EWF v1 stores an MD5 digest in the hash section. MD5 chosen-prefix collision construction is feasible on consumer hardware in minutes. A sufficiently resourced adversary can:

  1. Modify sector data to alter the forensic evidence.
  2. Construct a new sectors body with the same MD5 as the original using a chosen-prefix collision.
  3. Store the original MD5 in the hash section.

The hash now verifies correctly — HashMismatch is not reported. ewf-forensic cannot detect a valid MD5 collision.

Mitigation: Compute and archive an independent SHA-256 or BLAKE3 manifest over the full E01 at acquisition time (e.g., with blazehash). Store the manifest separately from the image. Verify both at analysis time.
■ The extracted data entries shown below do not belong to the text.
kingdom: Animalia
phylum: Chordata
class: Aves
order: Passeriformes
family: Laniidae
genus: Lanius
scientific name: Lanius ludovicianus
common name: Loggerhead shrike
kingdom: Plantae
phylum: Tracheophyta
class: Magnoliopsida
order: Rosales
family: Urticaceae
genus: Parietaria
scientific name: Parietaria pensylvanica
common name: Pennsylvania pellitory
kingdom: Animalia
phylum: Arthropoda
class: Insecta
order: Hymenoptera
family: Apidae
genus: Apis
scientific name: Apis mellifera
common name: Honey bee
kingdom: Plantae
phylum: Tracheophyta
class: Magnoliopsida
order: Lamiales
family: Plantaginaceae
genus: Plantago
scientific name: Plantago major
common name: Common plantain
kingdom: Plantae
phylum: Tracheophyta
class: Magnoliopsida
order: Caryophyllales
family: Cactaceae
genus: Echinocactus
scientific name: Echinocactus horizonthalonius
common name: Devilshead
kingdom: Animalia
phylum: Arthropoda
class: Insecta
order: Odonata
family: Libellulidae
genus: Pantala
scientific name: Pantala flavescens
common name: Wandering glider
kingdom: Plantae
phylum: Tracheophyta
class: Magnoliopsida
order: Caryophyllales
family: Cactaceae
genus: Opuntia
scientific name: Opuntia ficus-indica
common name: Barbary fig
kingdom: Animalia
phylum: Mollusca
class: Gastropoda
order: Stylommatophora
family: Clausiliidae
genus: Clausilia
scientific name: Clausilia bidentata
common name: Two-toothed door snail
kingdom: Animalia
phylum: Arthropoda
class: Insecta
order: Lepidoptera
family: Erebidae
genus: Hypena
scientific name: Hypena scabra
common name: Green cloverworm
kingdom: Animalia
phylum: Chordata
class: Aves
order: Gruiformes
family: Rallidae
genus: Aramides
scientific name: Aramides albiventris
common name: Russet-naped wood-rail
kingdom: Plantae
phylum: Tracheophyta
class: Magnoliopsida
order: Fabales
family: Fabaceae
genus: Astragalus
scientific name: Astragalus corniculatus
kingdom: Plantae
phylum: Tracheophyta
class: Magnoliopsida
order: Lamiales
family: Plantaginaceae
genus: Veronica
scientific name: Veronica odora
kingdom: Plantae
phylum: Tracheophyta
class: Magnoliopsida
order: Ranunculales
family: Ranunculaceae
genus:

EWF v2 encrypted sections cannot be verified

When Ewf2EncryptedSection is reported, the section body is skipped entirely. Content inside an encrypted section cannot be integrity-checked. If every data section is encrypted, the structural checks still run but hash verification is not possible.


Sector content is not inspected beyond hash verification

The library decompresses each chunk and hashes the resulting sector data to verify the stored MD5. It does not parse filesystem structures within those sectors. It cannot identify which specific LBA ranges were modified, detect filesystem-level tampering (e.g., journal manipulation, MFT entry modification), or identify what data was changed. That analysis requires a full EWF reader such as ewf.


Recomputed Adler-32 does not prove the descriptor is unmodified

If an attacker modifies a section descriptor field and then recomputes the Adler-32 over the modified bytes, the descriptor verifies correctly. Only an external hash over the full image — taken at acquisition time and verified now — can detect this. SectionDescriptorCrcMismatch catches the lazy attacker; it does not catch the careful one.


Recomputed Adler-32 does not prove the descriptor is structurally intact

If an attacker rewrites a table entry's absolute offset to point somewhere inside the file — but outside the sectors data body — the Adler-32 CRC on the section descriptor is unaffected and will not catch the redirect. Layer 6 now detects this case as TableEntryOutsideSectorsRange (Error), which fires when a chunk offset resolves inside the file but outside [sectors_data_start, sectors_data_start + sectors_data_size). This catches entries pointing into header descriptors, the table itself, or the hash section.


Zero-byte inter-section gaps

Zero-filled bytes between consecutive sections are now flagged as SectionGapZero (Info). While zero-gap padding is sometimes produced legitimately by alignment-conscious acquisition tools, the gap's existence is worth noting — an attacker who zeroed a payload region before removing it leaves a structurally visible trace. Analysts should investigate any gap, zero or not, against the expected section layout for the acquisition tool that produced the image.